De un tiempo a esta parte tengo la sensación de que la vida va tan rápida que no tenemos tiempo de digerirla, que los hechos son tan cíclicos que no somos conscientes de cuándo han ocurrido por primera vez, y que las cosas van y viene como las modas, de manera que los extremeños, en lugar de espabilar e indignarse de ver que todo sigue igual, permanecen como resignados. Se puede decir que esperan, tal y como han hecho siempre, a que quien mueve los hilos se acuerde alguna vez de ellos mismos.

La pregunta de ‘cuándo nos toca’ o la idea de que Extremadura es ‘una tierra saqueada’ porque se llevan nuestro valor añadido o porque en su día nos quedamos casi sin gente por culpa de la emigración nos persigue desde antes de la etapa autonómica. Podemos afirmar que el concepto de deuda histórica no solo está incluido en nuestro Estatuto como herramienta reivindicativa ante Madrid, se ha instalado en nuestra personalidad hasta el punto de exteriorizarlo cada cierto tiempo en forma de pataleo. Y así llevamos años, con el tándem ‘calentón/calma chicha’, lo que ha provocado que en otras partes de España, y sobre todo en la capital del reino, nos apliquen el dicho de ‘perro ladrador, poco mordedor’.

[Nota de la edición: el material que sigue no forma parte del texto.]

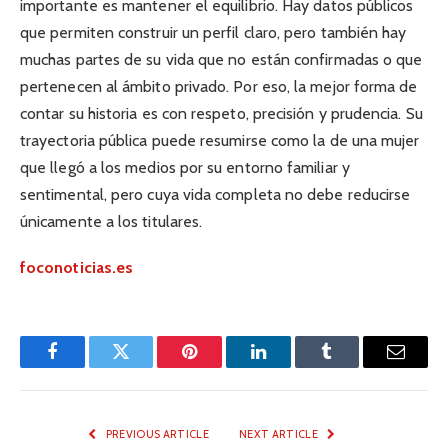
importante es mantener el equilibrio. Hay datos públicos
que permiten construir un perfil claro, pero también hay
muchas partes de su vida que no están confirmadas o que
pertenecen al ámbito privado. Por eso, la mejor forma de
contar su historia es con respeto, precisión y prudencia. Su
trayectoria pública puede resumirse como la de una mujer
que llegó a los medios por su entorno familiar y
sentimental, pero cuya vida completa no debe reducirse
únicamente a los titulares.
foconoticias.es
Facebook
Twitter
Pinterest
LinkedIn
Tumblr
Email
PREVIOUS ARTICLE
NEXT ARTICLE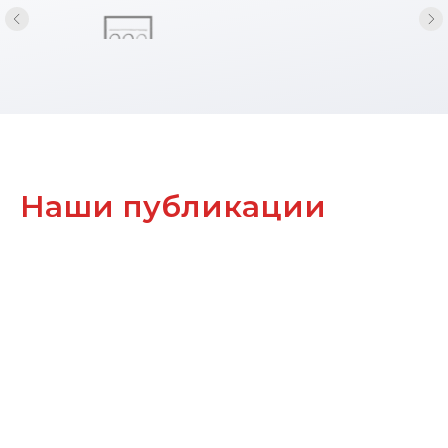
Наши публикации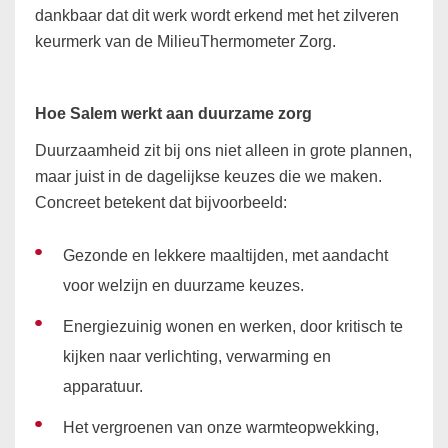
dankbaar dat dit werk wordt erkend met het zilveren
keurmerk van de MilieuThermometer Zorg.
Hoe Salem werkt aan duurzame zorg
Duurzaamheid zit bij ons niet alleen in grote plannen,
maar juist in de dagelijkse keuzes die we maken.
Concreet betekent dat bijvoorbeeld:
Gezonde en lekkere maaltijden, met aandacht
voor welzijn en duurzame keuzes.
Energiezuinig wonen en werken, door kritisch te
kijken naar verlichting, verwarming en
apparatuur.
Het vergroenen van onze warmteopwekking,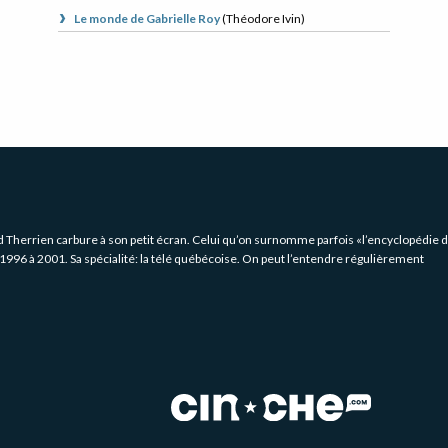
Le monde de Gabrielle Roy
(
Théodore Ivin
)
rd Therrien carbure à son petit écran. Celui qu’on surnomme parfois «l’encyclopédie 
1996 à 2001. Sa spécialité: la télé québécoise. On peut l’entendre régulièrement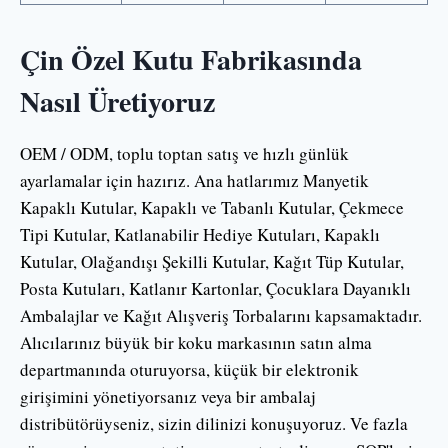
Çin Özel Kutu Fabrikasında
Nasıl Üretiyoruz
OEM / ODM, toplu toptan satış ve hızlı günlük
ayarlamalar için hazırız. Ana hatlarımız Manyetik
Kapaklı Kutular, Kapaklı ve Tabanlı Kutular, Çekmece
Tipi Kutular, Katlanabilir Hediye Kutuları, Kapaklı
Kutular, Olağandışı Şekilli Kutular, Kağıt Tüp Kutular,
Posta Kutuları, Katlanır Kartonlar, Çocuklara Dayanıklı
Ambalajlar ve Kağıt Alışveriş Torbalarını kapsamaktadır.
Alıcılarınız büyük bir koku markasının satın alma
departmanında oturuyorsa, küçük bir elektronik
girişimini yönetiyorsanız veya bir ambalaj
distribütörüyseniz, sizin dilinizi konuşuyoruz. Ve fazla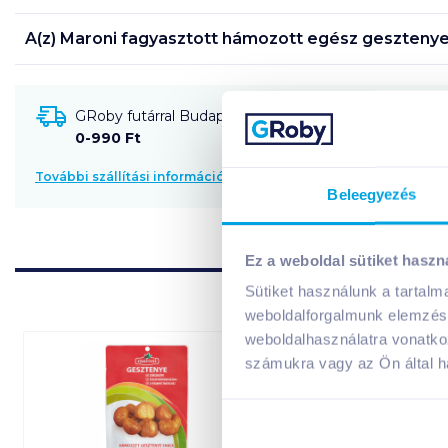
A(z)
Maroni fagyasztott hámozott egész gesztenye
GRoby futárral Budapestre és környékére szállítható
0-990 Ft
További szállítási információk
Beleegyezés
Ez a weboldal sütiket haszn
Sütiket használunk a tartal
weboldalforgalmunk elemzésé
weboldalhasználatra vonatko
számukra vagy az Ön által ha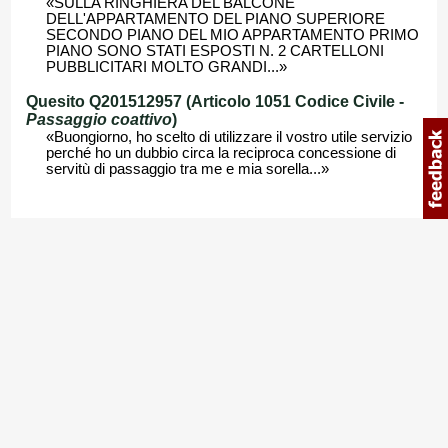
«SULLA RINGHIERA DEL BALCONE
DELL'APPARTAMENTO DEL PIANO SUPERIORE
SECONDO PIANO DEL MIO APPARTAMENTO PRIMO
PIANO SONO STATI ESPOSTI N. 2 CARTELLONI
PUBBLICITARI MOLTO GRANDI...»
Quesito Q201512957 (Articolo 1051 Codice Civile -
Passaggio coattivo
)
«Buongiorno, ho scelto di utilizzare il vostro utile servizio
perché ho un dubbio circa la reciproca concessione di
servitù di passaggio tra me e mia sorella...»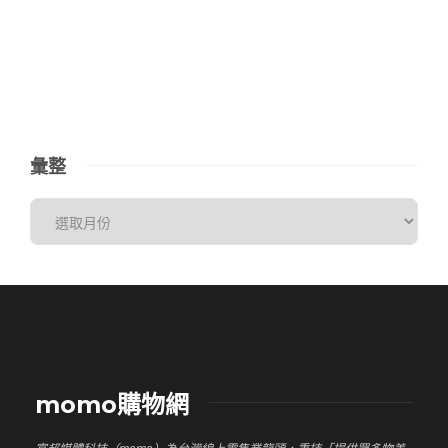
彙整
momo購物網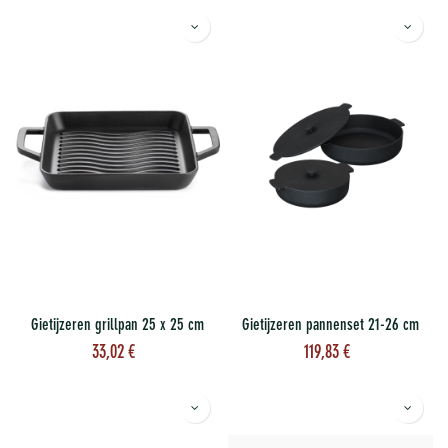
Gietijzeren grillpan 25 x 25 cm
Gietijzeren pannenset 21-26 cm
33,02
€
119,83
€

No me resigno a ser un extremeño conformista. Y tampoco me resigno a que el calentón reivindicativo se apague como una vela después de Semana Santa esperando a que pasen los meses para encenderse nuevamente. Me rebela que, en ocasiones, nuestros partidos políticos anden mirándose el ombligo y se dobleguen a los intereses electorales del gobierno de turno, dejando a un lado su verdadero objetivo que no es otro que una Extremadura de justicia. No me considero muy regionalista, ni mucho menos nacionalista. Es más, creo que este sentimiento en Extremadura lo han abanderado muchas veces los partidos nacionales dejando a un lado las formaciones eminentemente regionales, pero creo obligado decir que la realidad es tozuda y nos muestra lo que hay: un sin fin de desigualdades entre Extremadura y otros territorios de este país.

Porque es verdad que Extremadura ha avanzado estos casi 40 años de democracia y estos 34 años de autonomía. Negarlo sería mentir. Pero tampoco hay que ser un ingenuo dado que el resto de comunidades ha experimentado un avance brutal, tanto que ha provocado que como nuestro punto de partida era de muy atrás las diferencias sean en algún caso abismales.

Hay que entender que la España que nos hemos fabricado es rara. Para empezar ya no somos un país como se entiende en los cánones políticos occidentales: nuestro apego a la patria, la corona o la bandera hacen aguas y los gobiernos autonómicos han provocado que, en ocasiones, más que proyecto común tengamos una merienda de caníbales ansiosos por llevarse la mejor presa. Pero si las reglas del juego son esas, lo que no puede ser es que Extremadura esté haciendo solitarios o esperando que las cosas cambien y al prójimo le entre el sentimiento de hermandad.

La sociedad civil debe tomar cartas en el asunto. Entender que en Extremadura no todo es la Junta y los partidos políticos. Que son los entes sociales unidos los que deben liderar un cambio de concepción; a quien de verdad temen los gobiernos. Hay precedentes: en 1999 varias plataformas ciudadanas de Teruel, agentes sociales y ciudadanos en general crearon la coordinadora ‘Teruel existe’ para pedir un trato justo e igualitario para la provincia de Teruel en materia de infraestructuras. Créanme que ha dado sus frutos.

Está claro que ‘quien no llora, no mama’ o mejor dicho: nadie va a venir a salvarnos si no gritamos. Está claro que la única manera de contar con herramientas como el resto de territorios y competir en igualdad de condiciones o parecidas de manera que ganemos población y que la gente quiera venir aquí a plantear un proyecto de vida es ejercer una presión coordinada que provoque en los gobernantes un problema reivindicativo de verdad.

De lo contrario seguiremos en el vagón de cola, quejándonos año tras año de las migajas que nos dejan los Prespuestos Generales del Estado, pero sin darnos cuenta de que el tiempo pasa y las generaciones futuras se marchan. Y así nos plantamos en otros 40 años. Eso sí, con el calentón cada cierto tiempo.